But the combination of higher-than-average rents and limitations on which types of businesses can operate there have made it difficult for prospective tenants to pursue the spaces, the committee concluded.
Mauser said that NYCHA, with assistance from an outside appraiser, has set rent rates on Avenue A in the mid- to high-$50s per square foot. That’s about $20 lower than at the end of 2008, during the real estate boom, he noted, adding that NYCHA also pays the tenants’ property taxes.
A residential real estate broker who works exclusively in the East Village stated that the Manhattan-wide average price per square foot is currently $48, suggesting that the Housing Authority may be charging too much.
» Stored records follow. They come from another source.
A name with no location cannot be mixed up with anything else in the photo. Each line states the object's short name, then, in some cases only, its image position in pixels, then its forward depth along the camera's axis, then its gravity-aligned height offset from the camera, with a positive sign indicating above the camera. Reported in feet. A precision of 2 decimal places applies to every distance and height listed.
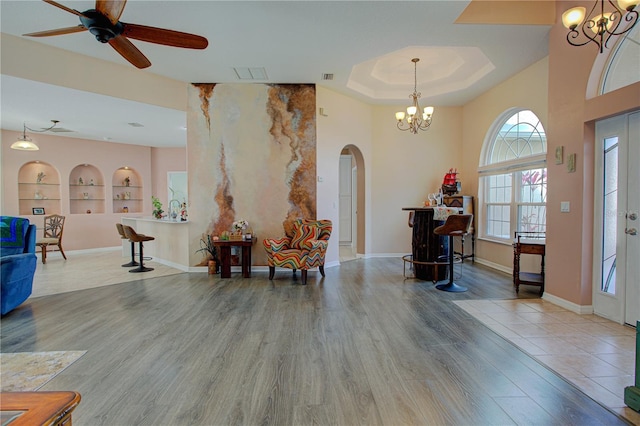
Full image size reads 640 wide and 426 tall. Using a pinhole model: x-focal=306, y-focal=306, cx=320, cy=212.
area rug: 7.00 -3.99
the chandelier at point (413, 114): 17.03 +6.08
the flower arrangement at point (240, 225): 17.30 -0.92
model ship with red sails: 19.95 +1.73
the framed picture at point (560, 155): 11.66 +2.12
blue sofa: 10.99 -1.94
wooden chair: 22.24 -1.45
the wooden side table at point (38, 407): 3.21 -2.20
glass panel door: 9.60 -0.34
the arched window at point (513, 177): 15.92 +1.87
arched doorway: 22.30 +0.29
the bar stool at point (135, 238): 17.90 -1.73
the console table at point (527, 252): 13.26 -2.15
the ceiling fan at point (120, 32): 7.47 +4.86
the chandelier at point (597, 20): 8.41 +5.92
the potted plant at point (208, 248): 17.99 -2.31
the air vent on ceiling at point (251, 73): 15.76 +7.22
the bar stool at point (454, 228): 13.62 -0.83
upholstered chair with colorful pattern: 15.56 -2.01
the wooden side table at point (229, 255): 16.60 -2.55
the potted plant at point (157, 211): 20.94 -0.16
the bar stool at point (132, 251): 19.43 -2.70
“We should really be getting down to the average or lower,” said Rob Stevenson, a broker for the Real Estate Group New York who’s lived in the neighborhood for the past 17 years.
Mausner assured that NYCHA is “not outpacing” average rents, despite the broker's assertions.
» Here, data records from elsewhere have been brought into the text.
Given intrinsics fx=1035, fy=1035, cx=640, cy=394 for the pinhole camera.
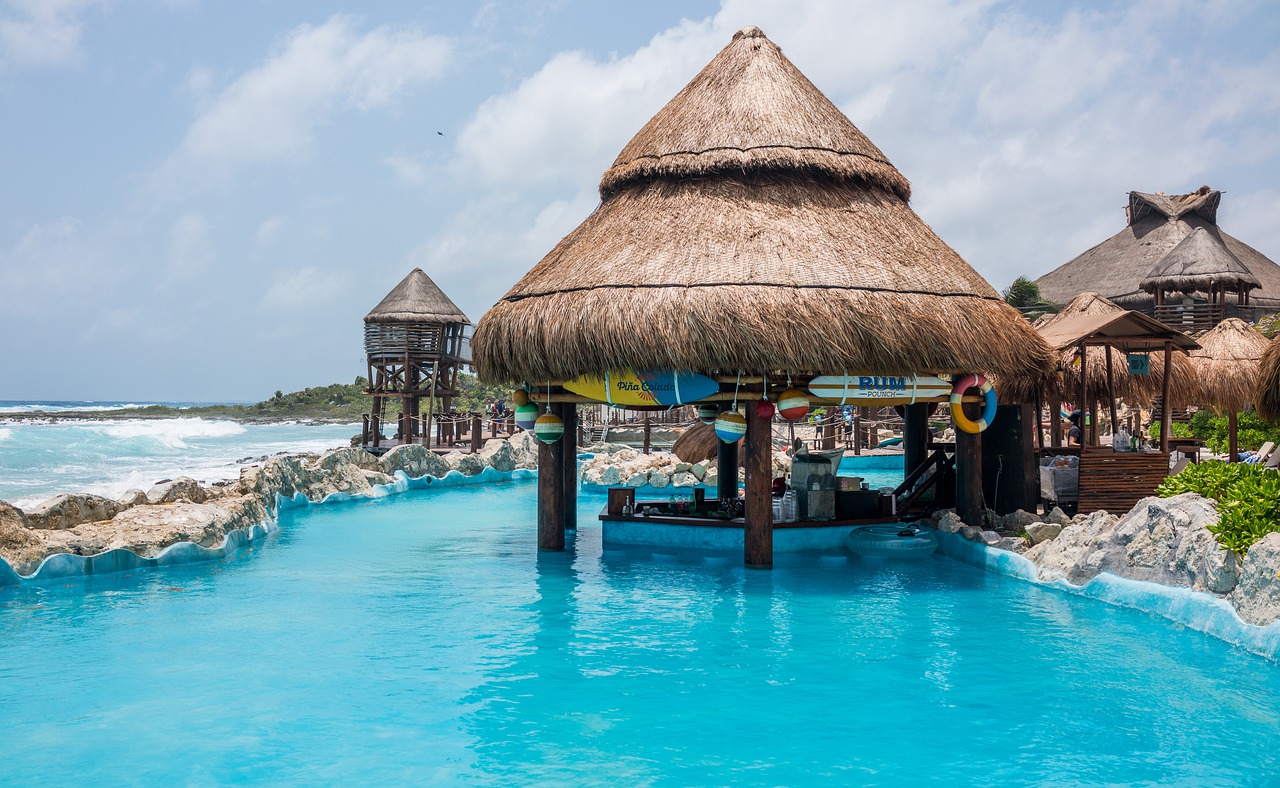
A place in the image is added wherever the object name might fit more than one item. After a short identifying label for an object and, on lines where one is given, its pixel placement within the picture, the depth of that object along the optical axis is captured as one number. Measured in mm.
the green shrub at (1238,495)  8344
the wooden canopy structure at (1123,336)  12445
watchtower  30828
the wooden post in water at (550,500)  12586
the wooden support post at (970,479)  12719
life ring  11680
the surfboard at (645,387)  10891
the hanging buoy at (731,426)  11094
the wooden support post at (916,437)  15250
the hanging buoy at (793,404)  11094
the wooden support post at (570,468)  14211
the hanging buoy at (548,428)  12258
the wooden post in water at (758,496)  11008
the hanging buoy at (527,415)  12453
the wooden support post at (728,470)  15547
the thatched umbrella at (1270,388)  10070
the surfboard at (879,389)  11234
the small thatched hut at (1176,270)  31125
Several new nightlife venues have recently sprung up along the high-traffic stretch, but since NYCHA does not lease to bars — which landlords tend to favor, because liquor-serving establishments can afford to pay higher rents — the authority is more limited in whom it can place in their properties.
One East Village store owner who previously tried to secure a space on the block said it wasn’t NYCHA’s prices, but the authority’s stringent policy on retail uses that kept her from moving in.
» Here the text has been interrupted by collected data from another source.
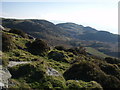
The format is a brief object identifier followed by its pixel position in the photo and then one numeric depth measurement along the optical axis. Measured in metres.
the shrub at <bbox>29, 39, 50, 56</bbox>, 15.75
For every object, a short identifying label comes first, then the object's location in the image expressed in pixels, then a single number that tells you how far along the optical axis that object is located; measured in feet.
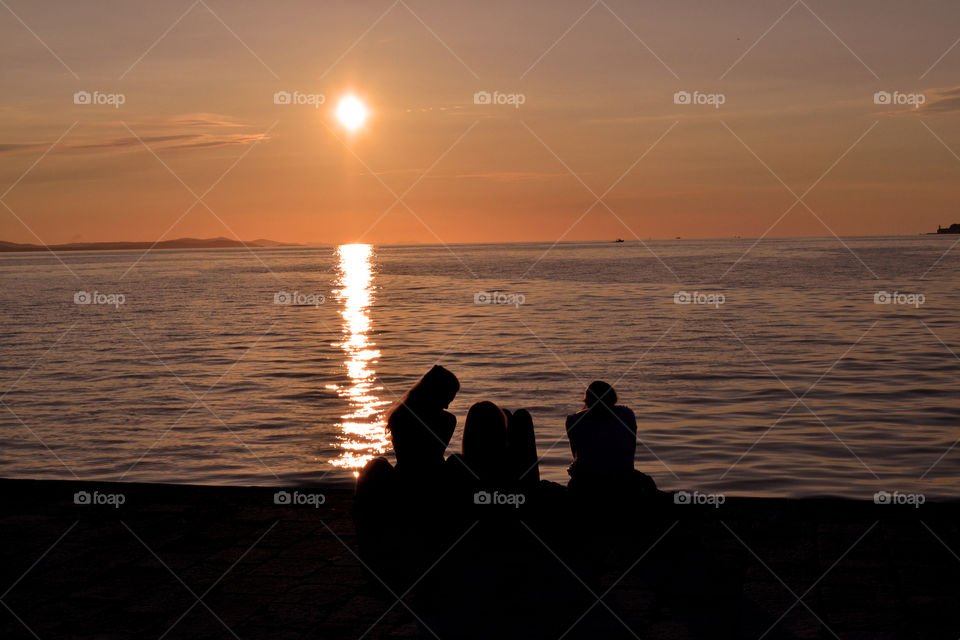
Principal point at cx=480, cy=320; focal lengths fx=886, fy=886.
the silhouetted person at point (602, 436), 21.40
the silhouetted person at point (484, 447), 20.42
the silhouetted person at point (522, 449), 21.02
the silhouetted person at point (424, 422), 19.84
Dina Leor explained that her Mexican folk art shop, La Sirena, was prevented from taking a lease because she planned to offer classes and possibly serve tea to customers.
She said that the ban on multiple uses combined with the fact that NYCHA usually offers only five-year leases didn’t jibe with her long-term business plan.
“It didn’t seem like a very positive prospect,” Leor said.
Nonetheless, Mauser noted that the three tenants currently on the block — a stationery store, a day care and a pet food shop — are “stable tenancies” that are not in danger of closing.
But if nightlife continues to be the dominating trend on the avenue — where bars and restaurants represent a third of the nearly 150 retail properties — the waiting game could continue.
"[Average retailers] can't pay 6, $7,000 a month," Stevenson said. "That tells you what's going on down here."